Thoroughly involving, Edenfield is, in whole, the unraveling of naivete amidst the swell of lust, love, and betrayal. At its deepest level, it is an all-embracing, coming-of-age account of Weldon Thatcher, a young man in transition and caught up in the most intricate aspects of faith-based academia grounded in the narrowed tenets of fundamentalism: from classroom to dorm room, from prayer meeting to revival meeting, from spirituality to sacrilege, from lust to love—its affects holding sway even after thirty years and well beyond what Weldon thought was his last goodbye.
Edenfield Background
The year is 1962 and young Weldon Thatcher, caught between two worlds (boyhood and manhood, cartoons and raging hormones) is coerced by his mother and the local preacher into attending Edenfield College, a Protestant icon and a place straightaway paranoid about influences from the outside world. Though Weldon is fashioned from a childhood of perfect Sunday school attendance, he brings to Edenfield a determined curiosity to know what lies beyond the boundaries of God’s moral code and the stuff of religion. It is in this context, and in a world beyond his adolescent experience, that he is awakened to a centuries-old chasm of religious dogma.

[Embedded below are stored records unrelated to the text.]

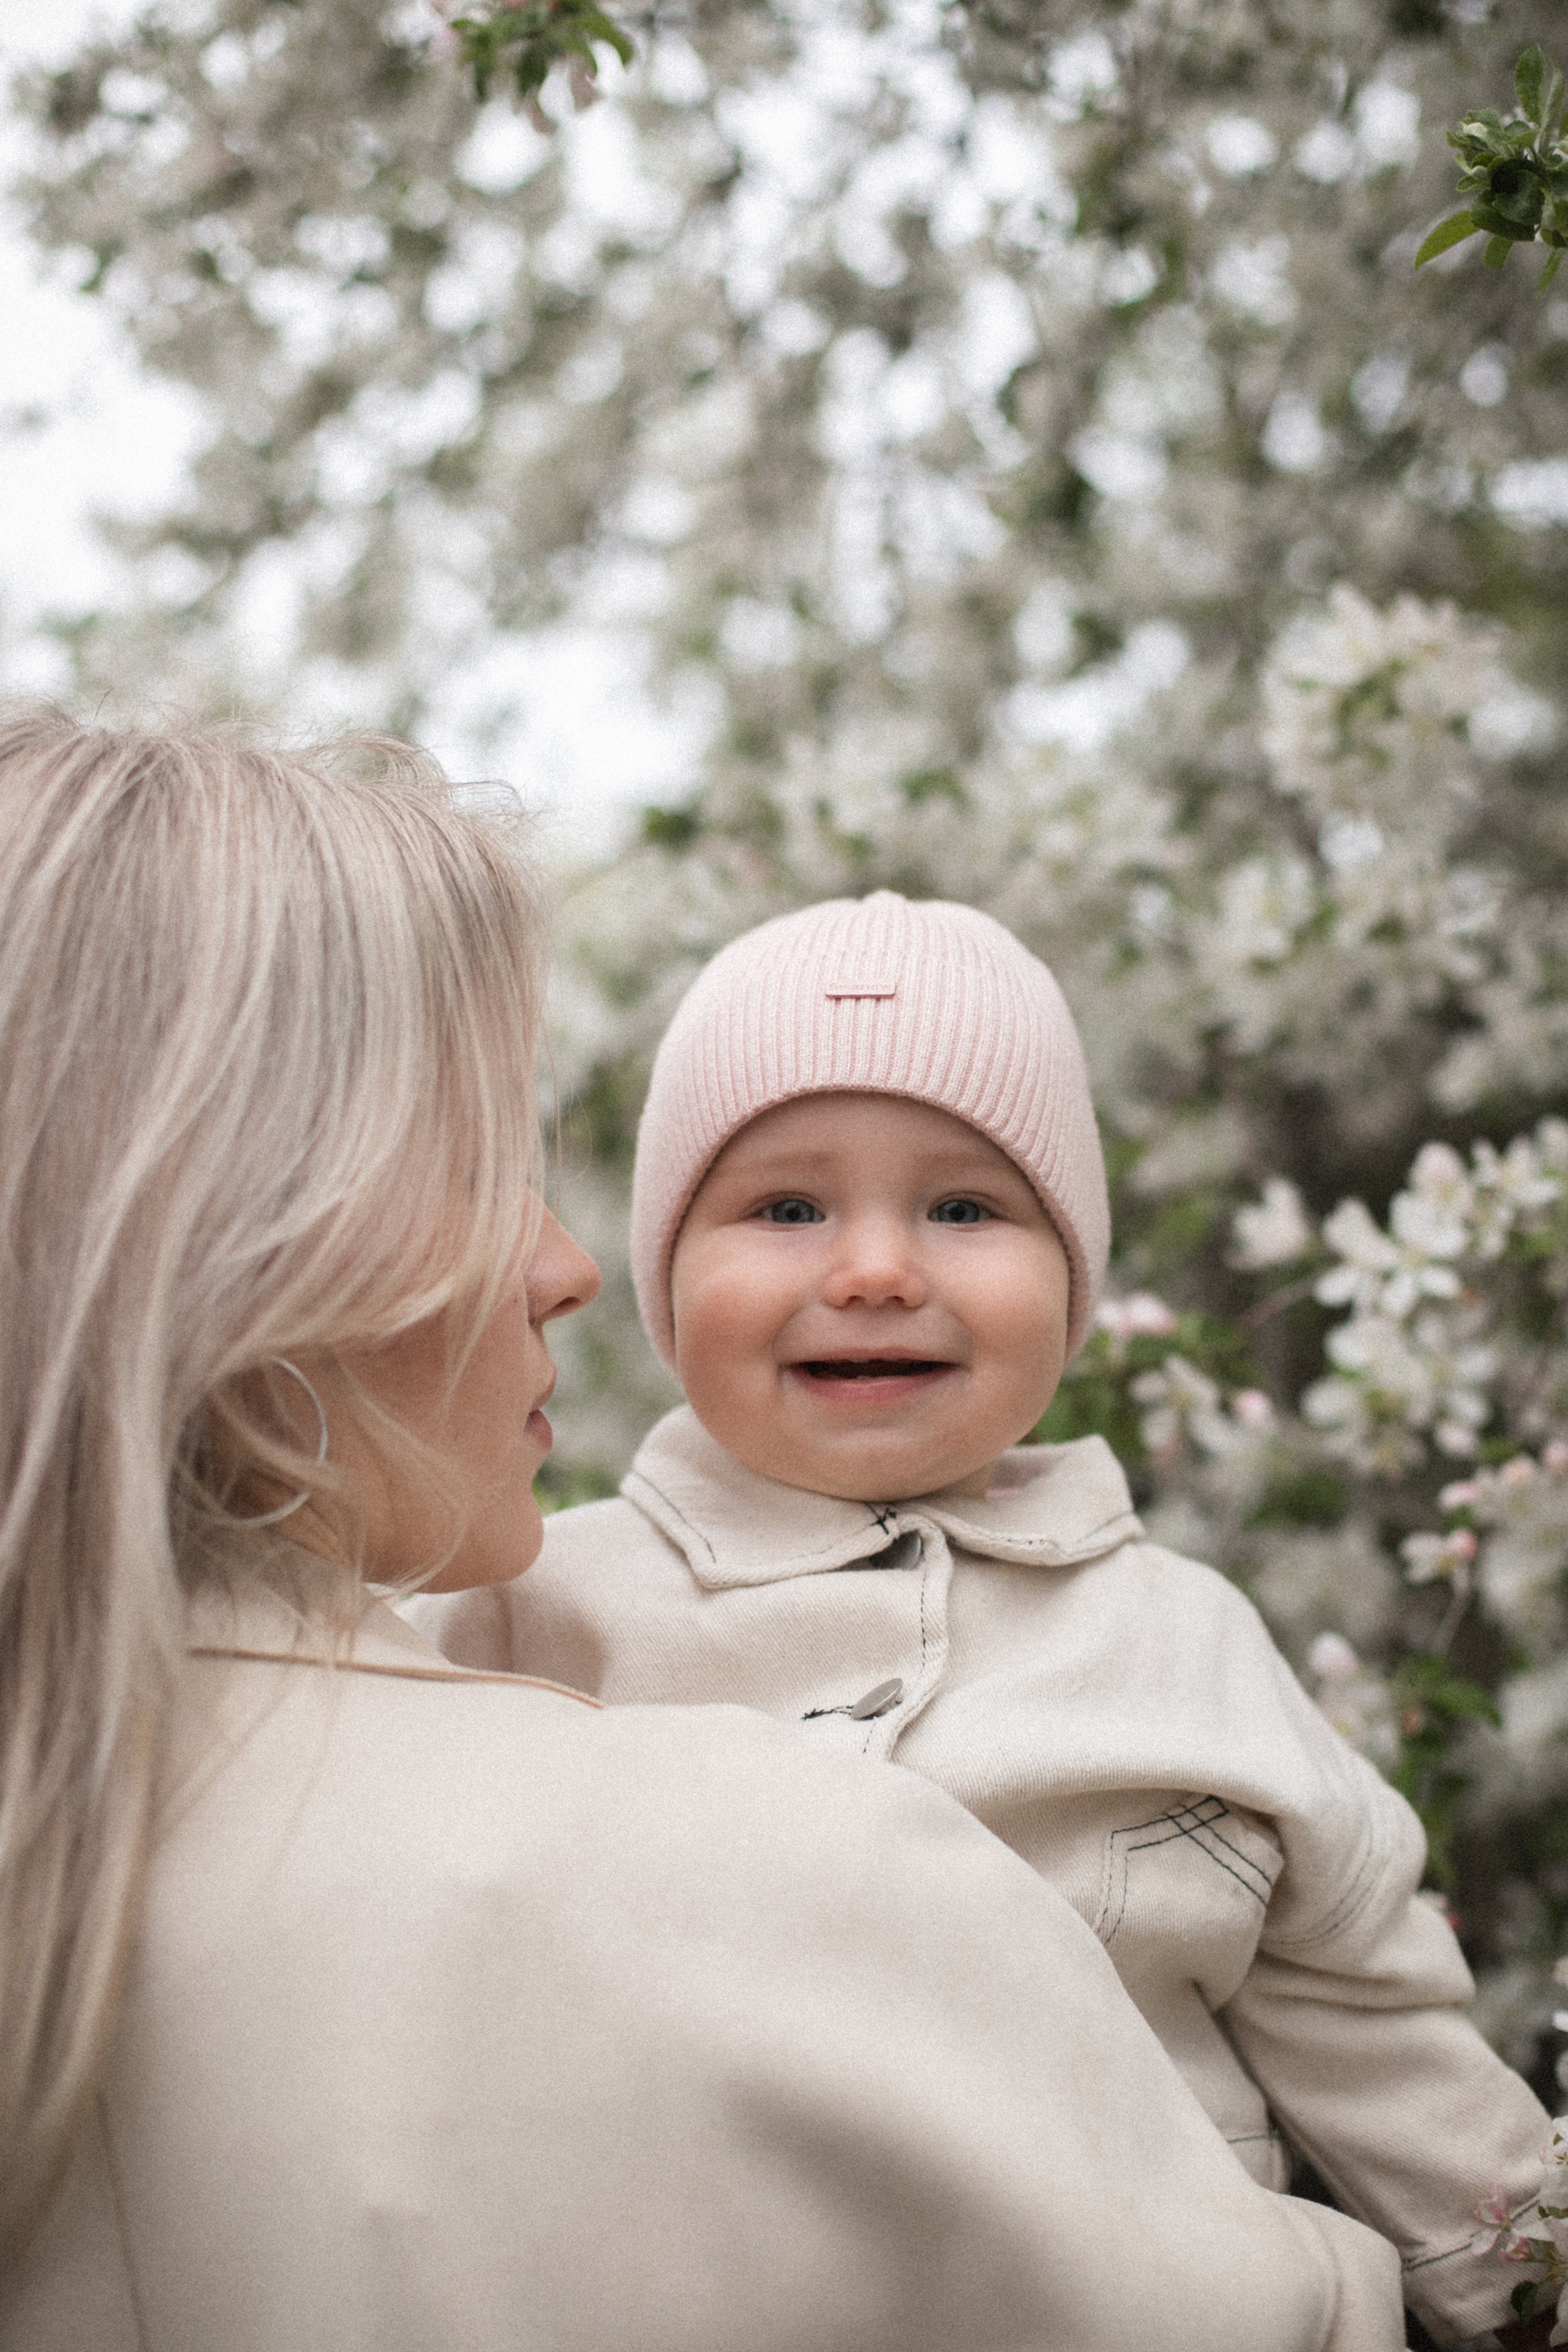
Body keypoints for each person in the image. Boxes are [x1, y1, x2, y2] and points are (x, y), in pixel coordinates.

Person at [0, 712, 1403, 2352]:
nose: (568, 1268)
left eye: (963, 1204)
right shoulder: (790, 1876)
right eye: (480, 1162)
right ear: (236, 1233)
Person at [411, 887, 1552, 2352]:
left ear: (1072, 1279)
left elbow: (1366, 2016)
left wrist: (1519, 2285)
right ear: (661, 1274)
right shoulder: (532, 1606)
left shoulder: (1178, 1635)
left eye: (963, 1208)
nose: (876, 1268)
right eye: (785, 1207)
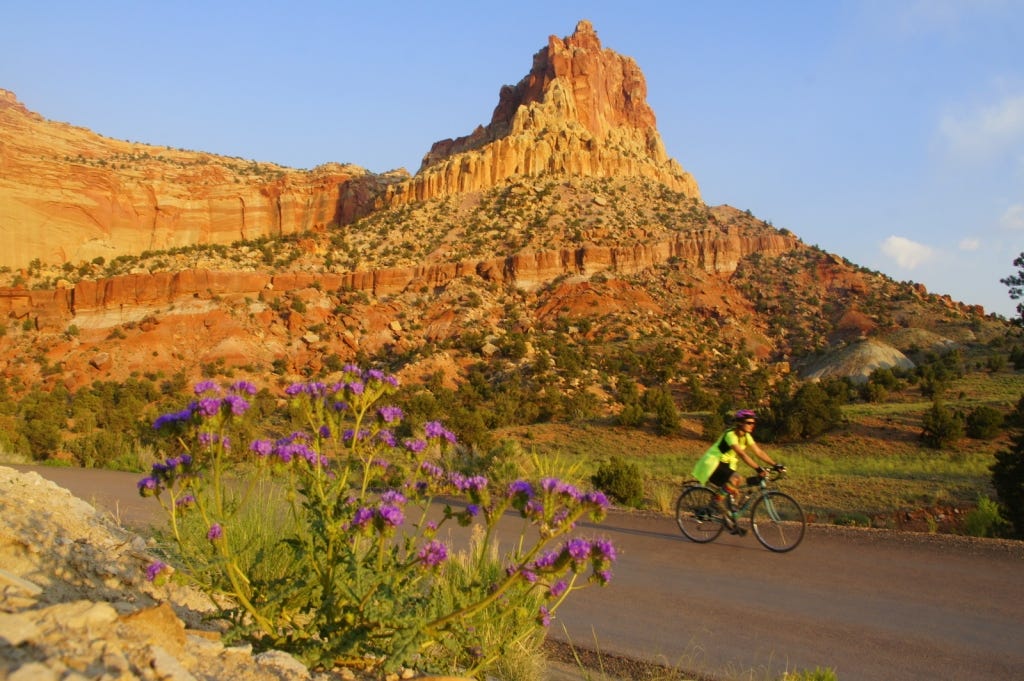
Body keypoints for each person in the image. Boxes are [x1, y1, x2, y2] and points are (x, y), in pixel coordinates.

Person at [692, 409, 781, 535]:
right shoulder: (730, 435)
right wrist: (757, 468)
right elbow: (742, 454)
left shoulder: (746, 436)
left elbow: (759, 452)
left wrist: (776, 465)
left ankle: (730, 524)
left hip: (727, 465)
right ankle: (716, 501)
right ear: (740, 423)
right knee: (736, 478)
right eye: (749, 423)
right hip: (713, 463)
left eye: (753, 423)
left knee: (736, 492)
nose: (752, 425)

Done as a flashback, Edenfield’s overall structure is a first-person narrative; character driven with rich insights into the world of faith-based academia. The site of the principal action is Edenfield College, which, in itself, takes on the part of a character; that is, it is not merely a backdrop against which the action occurs—and which forms the borders of Weldon Thatcher’s world—but one which acts upon him as well.
author footnote
In the telling of Edenfield, I wanted to shed light on the pitfalls inherent with coming of age—a time when the pain of self-introspection takes up the bigger part of one’s reality. In hindsight, I’m hoping these Edenfield experiences will, in some emblematic way, become part of someone’s survival guide.”